■ **TO DO**
A verbatim copy of all the data is required; the pictures should not appear in it.

■ **DATASET ENTRIES**
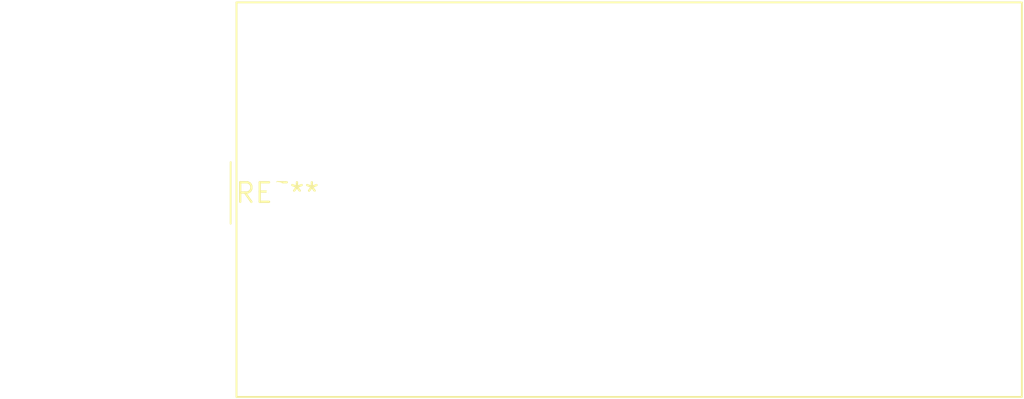
<source format=kicad_pcb>
(kicad_pcb (version 20240108) (generator pcbnew)

  (general
    (thickness 1.6)
  )

  (paper "A4")
  (layers
    (0 "F.Cu" signal)
    (31 "B.Cu" signal)
    (32 "B.Adhes" user "B.Adhesive")
    (33 "F.Adhes" user "F.Adhesive")
    (34 "B.Paste" user)
    (35 "F.Paste" user)
    (36 "B.SilkS" user "B.Silkscreen")
    (37 "F.SilkS" user "F.Silkscreen")
    (38 "B.Mask" user)
    (39 "F.Mask" user)
    (40 "Dwgs.User" user "User.Drawings")
    (41 "Cmts.User" user "User.Comments")
    (42 "Eco1.User" user "User.Eco1")
    (43 "Eco2.User" user "User.Eco2")
    (44 "Edge.Cuts" user)
    (45 "Margin" user)
    (46 "B.CrtYd" user "B.Courtyard")
    (47 "F.CrtYd" user "F.Courtyard")
    (48 "B.Fab" user)
    (49 "F.Fab" user)
    (50 "User.1" user)
    (51 "User.2" user)
    (52 "User.3" user)
    (53 "User.4" user)
    (54 "User.5" user)
    (55 "User.6" user)
    (56 "User.7" user)
    (57 "User.8" user)
    (58 "User.9" user)
  )

  (setup
    (pad_to_mask_clearance 0)
    (pcbplotparams
      (layerselection 0x00010fc_ffffffff)
      (plot_on_all_layers_selection 0x0000000_00000000)
      (disableapertmacros false)
      (usegerberextensions false)
      (usegerberattributes false)
      (usegerberadvancedattributes false)
      (creategerberjobfile false)
      (dashed_line_dash_ratio 12.000000)
      (dashed_line_gap_ratio 3.000000)
      (svgprecision 4)
      (plotframeref false)
      (viasonmask false)
      (mode 1)
      (useauxorigin false)
      (hpglpennumber 1)
      (hpglpenspeed 20)
      (hpglpendiameter 15.000000)
      (dxfpolygonmode false)
      (dxfimperialunits false)
      (dxfusepcbnewfont false)
      (psnegative false)
      (psa4output false)
      (plotreference false)
      (plotvalue false)
      (plotinvisibletext false)
      (sketchpadsonfab false)
      (subtractmaskfromsilk false)
      (outputformat 1)
      (mirror false)
      (drillshape 1)
      (scaleselection 1)
      (outputdirectory "")
    )
  )

  (net 0 "")

  (footprint "Converter_ACDC_TRACO_TMLM-05_THT" (layer "F.Cu") (at 0 0))

)

</source>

■ **ANSWER AREA**
<source format=kicad_pcb>
(kicad_pcb (version 20240108) (generator pcbnew)

  (general
    (thickness 1.6)
  )

  (paper "A4")
  (layers
    (0 "F.Cu" signal)
    (31 "B.Cu" signal)
    (32 "B.Adhes" user "B.Adhesive")
    (33 "F.Adhes" user "F.Adhesive")
    (34 "B.Paste" user)
    (35 "F.Paste" user)
    (36 "B.SilkS" user "B.Silkscreen")
    (37 "F.SilkS" user "F.Silkscreen")
    (38 "B.Mask" user)
    (39 "F.Mask" user)
    (40 "Dwgs.User" user "User.Drawings")
    (41 "Cmts.User" user "User.Comments")
    (42 "Eco1.User" user "User.Eco1")
    (43 "Eco2.User" user "User.Eco2")
    (44 "Edge.Cuts" user)
    (45 "Margin" user)
    (46 "B.CrtYd" user "B.Courtyard")
    (47 "F.CrtYd" user "F.Courtyard")
    (48 "B.Fab" user)
    (49 "F.Fab" user)
    (50 "User.1" user)
    (51 "User.2" user)
    (52 "User.3" user)
    (53 "User.4" user)
    (54 "User.5" user)
    (55 "User.6" user)
    (56 "User.7" user)
    (57 "User.8" user)
    (58 "User.9" user)
  )

  (setup
    (pad_to_mask_clearance 0)
    (pcbplotparams
      (layerselection 0x00010fc_ffffffff)
      (plot_on_all_layers_selection 0x0000000_00000000)
      (disableapertmacros false)
      (usegerberextensions false)
      (usegerberattributes false)
      (usegerberadvancedattributes false)
      (creategerberjobfile false)
      (dashed_line_dash_ratio 12.000000)
      (dashed_line_gap_ratio 3.000000)
      (svgprecision 4)
      (plotframeref false)
      (viasonmask false)
      (mode 1)
      (useauxorigin false)
      (hpglpennumber 1)
      (hpglpenspeed 20)
      (hpglpendiameter 15.000000)
      (dxfpolygonmode false)
      (dxfimperialunits false)
      (dxfusepcbnewfont false)
      (psnegative false)
      (psa4output false)
      (plotreference false)
      (plotvalue false)
      (plotinvisibletext false)
      (sketchpadsonfab false)
      (subtractmaskfromsilk false)
      (outputformat 1)
      (mirror false)
      (drillshape 1)
      (scaleselection 1)
      (outputdirectory "")
    )
  )

  (net 0 "")

  (footprint "Converter_ACDC_TRACO_TMLM-05_THT" (layer "F.Cu") (at 0 0))

)

</source>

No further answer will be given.